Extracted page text
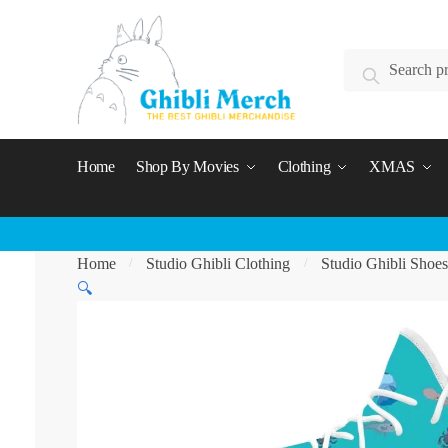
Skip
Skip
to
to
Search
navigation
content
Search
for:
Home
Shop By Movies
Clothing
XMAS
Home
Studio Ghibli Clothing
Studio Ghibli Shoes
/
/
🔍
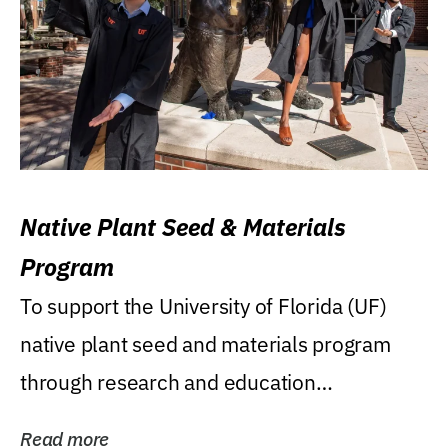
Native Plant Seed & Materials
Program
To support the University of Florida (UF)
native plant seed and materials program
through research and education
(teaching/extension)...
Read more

_Task instructions:_
Rewrite the text of all the items, replacing "Skip" with "Jump" and changing nothing else. Omit the pictures.

_Answer to this problem:_
Jump
Jump
to
to
Search
navigation
content
Search
for:
Home
Shop By Movies
Clothing
XMAS
Home
Studio Ghibli Clothing
Studio Ghibli Shoes
/
/
🔍
Native Plant Seed & Materials
Program
To support the University of Florida (UF)
native plant seed and materials program
through research and education
(teaching/extension)...
Read more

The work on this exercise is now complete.